**Information**:
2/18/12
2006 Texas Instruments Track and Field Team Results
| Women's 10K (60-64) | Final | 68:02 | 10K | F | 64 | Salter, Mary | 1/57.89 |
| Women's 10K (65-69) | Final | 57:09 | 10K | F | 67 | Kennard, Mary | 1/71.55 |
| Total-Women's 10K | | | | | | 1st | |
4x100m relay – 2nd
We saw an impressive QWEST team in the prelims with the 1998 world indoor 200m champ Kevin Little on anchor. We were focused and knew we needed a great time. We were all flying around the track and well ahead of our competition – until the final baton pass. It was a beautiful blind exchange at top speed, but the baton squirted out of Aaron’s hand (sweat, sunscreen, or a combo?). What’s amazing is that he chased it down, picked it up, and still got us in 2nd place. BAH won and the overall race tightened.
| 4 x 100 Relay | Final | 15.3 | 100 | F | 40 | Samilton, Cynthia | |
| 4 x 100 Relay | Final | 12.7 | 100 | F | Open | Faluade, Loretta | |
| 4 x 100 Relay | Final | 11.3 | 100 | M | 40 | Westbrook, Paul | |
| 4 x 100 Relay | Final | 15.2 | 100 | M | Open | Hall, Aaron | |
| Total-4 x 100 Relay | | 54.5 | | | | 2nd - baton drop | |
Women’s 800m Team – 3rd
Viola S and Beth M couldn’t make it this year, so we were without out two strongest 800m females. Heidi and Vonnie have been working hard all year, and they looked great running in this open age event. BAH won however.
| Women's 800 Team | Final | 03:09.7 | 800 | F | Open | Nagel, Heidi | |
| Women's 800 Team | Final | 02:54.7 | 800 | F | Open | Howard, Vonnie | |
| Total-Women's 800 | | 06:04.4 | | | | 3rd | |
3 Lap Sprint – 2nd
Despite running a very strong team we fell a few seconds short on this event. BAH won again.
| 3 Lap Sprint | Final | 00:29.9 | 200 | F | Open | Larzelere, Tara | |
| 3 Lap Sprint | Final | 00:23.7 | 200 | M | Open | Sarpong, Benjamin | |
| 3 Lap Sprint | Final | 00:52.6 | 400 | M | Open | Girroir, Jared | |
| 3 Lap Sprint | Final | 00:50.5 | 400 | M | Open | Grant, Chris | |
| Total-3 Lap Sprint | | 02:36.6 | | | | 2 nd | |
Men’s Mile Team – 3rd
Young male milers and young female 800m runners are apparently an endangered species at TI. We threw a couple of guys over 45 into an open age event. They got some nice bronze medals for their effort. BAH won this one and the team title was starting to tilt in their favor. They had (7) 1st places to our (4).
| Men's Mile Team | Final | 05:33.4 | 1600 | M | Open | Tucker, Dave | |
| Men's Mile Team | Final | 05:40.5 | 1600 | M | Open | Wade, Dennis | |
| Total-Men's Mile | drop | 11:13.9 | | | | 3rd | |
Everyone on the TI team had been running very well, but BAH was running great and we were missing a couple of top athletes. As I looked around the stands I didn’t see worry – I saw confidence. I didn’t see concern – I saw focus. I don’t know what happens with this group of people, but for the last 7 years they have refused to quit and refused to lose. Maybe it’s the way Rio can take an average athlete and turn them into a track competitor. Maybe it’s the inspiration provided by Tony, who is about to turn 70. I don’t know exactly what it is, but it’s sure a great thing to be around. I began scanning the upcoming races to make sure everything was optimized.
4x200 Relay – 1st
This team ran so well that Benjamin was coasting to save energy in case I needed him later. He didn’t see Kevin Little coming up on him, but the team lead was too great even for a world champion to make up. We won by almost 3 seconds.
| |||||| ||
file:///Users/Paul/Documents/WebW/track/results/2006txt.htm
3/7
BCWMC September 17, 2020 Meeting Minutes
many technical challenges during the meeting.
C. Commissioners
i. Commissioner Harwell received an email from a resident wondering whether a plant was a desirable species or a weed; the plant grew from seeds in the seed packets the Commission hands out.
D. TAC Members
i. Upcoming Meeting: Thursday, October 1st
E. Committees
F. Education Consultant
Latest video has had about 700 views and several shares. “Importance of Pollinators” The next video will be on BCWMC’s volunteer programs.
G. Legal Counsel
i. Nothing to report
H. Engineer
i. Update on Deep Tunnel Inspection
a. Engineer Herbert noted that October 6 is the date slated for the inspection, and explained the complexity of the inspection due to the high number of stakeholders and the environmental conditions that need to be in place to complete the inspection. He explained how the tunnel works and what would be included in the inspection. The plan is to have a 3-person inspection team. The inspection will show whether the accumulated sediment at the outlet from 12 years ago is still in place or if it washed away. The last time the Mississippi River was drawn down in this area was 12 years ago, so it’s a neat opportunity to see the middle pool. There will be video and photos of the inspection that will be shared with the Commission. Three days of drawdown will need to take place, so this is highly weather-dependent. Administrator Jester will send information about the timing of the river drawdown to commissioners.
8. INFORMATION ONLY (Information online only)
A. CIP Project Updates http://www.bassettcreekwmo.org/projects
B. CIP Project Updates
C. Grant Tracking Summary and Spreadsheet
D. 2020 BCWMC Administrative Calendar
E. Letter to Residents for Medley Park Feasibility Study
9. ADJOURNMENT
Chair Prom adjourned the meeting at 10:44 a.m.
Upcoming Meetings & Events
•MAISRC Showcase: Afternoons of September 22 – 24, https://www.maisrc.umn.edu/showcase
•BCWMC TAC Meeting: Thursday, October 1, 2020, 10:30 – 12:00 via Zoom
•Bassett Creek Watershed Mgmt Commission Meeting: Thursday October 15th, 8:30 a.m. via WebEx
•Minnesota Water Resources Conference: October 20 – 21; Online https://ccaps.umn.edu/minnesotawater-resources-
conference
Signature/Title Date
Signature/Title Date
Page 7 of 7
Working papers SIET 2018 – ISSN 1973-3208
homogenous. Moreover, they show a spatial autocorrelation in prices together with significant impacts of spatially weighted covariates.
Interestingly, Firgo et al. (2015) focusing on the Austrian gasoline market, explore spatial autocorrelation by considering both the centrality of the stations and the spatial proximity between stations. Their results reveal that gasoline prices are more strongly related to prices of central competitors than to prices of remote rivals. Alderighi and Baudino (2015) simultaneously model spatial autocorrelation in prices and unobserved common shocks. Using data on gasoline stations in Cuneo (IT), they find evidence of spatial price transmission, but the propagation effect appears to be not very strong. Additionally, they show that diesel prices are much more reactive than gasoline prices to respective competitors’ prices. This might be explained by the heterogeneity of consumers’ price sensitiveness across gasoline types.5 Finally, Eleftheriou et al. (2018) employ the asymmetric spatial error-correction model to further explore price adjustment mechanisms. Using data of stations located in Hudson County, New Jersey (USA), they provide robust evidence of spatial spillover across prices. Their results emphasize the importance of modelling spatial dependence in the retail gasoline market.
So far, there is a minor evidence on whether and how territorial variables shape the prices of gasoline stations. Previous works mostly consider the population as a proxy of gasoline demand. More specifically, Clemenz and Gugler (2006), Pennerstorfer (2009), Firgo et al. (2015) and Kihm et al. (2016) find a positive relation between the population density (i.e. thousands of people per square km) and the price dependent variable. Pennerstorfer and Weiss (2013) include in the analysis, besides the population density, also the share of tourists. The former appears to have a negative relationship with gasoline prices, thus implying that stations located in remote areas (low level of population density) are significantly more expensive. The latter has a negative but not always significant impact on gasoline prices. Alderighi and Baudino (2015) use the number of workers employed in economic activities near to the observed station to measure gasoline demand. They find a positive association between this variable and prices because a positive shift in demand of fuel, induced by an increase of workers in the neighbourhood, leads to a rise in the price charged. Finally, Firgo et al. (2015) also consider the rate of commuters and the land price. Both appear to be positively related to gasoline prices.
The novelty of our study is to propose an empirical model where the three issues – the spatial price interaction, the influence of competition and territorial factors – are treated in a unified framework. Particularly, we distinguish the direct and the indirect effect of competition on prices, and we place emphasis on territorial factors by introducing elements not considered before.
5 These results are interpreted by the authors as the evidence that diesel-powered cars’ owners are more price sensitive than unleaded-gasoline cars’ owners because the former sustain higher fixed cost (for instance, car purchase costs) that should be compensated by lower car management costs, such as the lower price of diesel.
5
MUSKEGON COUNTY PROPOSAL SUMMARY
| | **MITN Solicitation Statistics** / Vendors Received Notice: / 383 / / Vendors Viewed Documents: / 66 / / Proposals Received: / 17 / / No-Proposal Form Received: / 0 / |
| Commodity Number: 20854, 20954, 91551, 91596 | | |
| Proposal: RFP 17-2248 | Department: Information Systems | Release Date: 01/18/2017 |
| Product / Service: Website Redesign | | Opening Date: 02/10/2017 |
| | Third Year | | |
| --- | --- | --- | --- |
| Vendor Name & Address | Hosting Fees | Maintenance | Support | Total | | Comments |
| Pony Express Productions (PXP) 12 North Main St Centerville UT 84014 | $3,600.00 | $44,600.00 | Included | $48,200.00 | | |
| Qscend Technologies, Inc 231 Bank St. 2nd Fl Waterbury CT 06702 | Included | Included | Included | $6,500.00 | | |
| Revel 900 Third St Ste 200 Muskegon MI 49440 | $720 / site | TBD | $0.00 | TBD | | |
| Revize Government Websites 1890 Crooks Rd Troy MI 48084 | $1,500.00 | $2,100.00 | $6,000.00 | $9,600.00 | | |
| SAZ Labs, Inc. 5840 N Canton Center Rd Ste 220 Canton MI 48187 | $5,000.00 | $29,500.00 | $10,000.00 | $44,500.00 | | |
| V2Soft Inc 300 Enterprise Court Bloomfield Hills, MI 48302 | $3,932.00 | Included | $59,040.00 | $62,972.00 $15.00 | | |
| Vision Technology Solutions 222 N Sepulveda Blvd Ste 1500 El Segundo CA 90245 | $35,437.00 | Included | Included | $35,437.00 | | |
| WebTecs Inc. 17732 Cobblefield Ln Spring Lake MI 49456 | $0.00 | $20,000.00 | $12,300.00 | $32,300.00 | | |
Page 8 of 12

**Exercise brief**: Taking the material above, extract exactly and only the lines from the line with "Benjamin | |" to the line with "Men’s Mile Team – 3rd", inclusive of both.

**Completed exercise**:
| 3 Lap Sprint | Final | 00:23.7 | 200 | M | Open | Sarpong, Benjamin | |
| 3 Lap Sprint | Final | 00:52.6 | 400 | M | Open | Girroir, Jared | |
| 3 Lap Sprint | Final | 00:50.5 | 400 | M | Open | Grant, Chris | |
| Total-3 Lap Sprint | | 02:36.6 | | | | 2 nd | |
Men’s Mile Team – 3rd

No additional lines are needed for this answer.